The episode ends with the advertising gang after the Impact Award ceremony. Sydney has broken it off with Josh and Simon lost the Impact Award. But then, something pretty wonderful happens. (This is the moment I really fell for the show, truthfully.) Zach, Lauren, and Andrew reveal that they have concocted a masterful plan with Simon. As Andrew takes to the piano and Lauren takes an armful of confetti, and Zach takes Sydney by the hand to dance with her. They recreate her “Eternal Flame” snow globe and sing to her while she and Zach dance. It’s this beautiful moment that Simon observes and I think that – in that very second – he realizes that he’ll be okay. Maybe he’ll never receive an Impact Award, but the impact that he makes on a daily basis with his staff and his family? That is something more worthy of treasuring than any statue. And I think that Sydney realizes something, too, as she twirls around the pub: she’ll be okay. Sure, life isn’t a perfect snow globe filled with memories and dreams. Life is messy and weird and doesn’t always work out the way you planned. That’s why you need to embrace the NOW; you literally need to hug it and cherish it because you’ll never be able to get those moments back. Life isn’t a snow globe, but so what? If you are fortunate enough to find people in your life who love you and support you, then every moment can be a snow globe-worthy one.

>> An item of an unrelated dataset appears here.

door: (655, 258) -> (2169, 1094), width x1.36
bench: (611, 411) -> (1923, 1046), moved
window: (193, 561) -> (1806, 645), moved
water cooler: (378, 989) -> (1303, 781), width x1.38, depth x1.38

And now, some added bonuses:
- “Oh, thank God. Nobody talked about me for a minute; I forgot I was here.”
- “Know what I mean?” “Not really, but I’m using context clues to figure it out.” Simon/Lauren scenes are utterly perfect.
- Sarah Michelle Gellar looked STUNNING in that black and gold dress.
- “… It’s snowing inside your high school?”
- “Out of curiosity, have you ever left anything unsaid?” “No.”
- “Woah, we can just do that now?” “Oh, he can.”
- “FIRST RULE OF SNOW GLOBES: NO TALKING IN SNOW GLOBES.”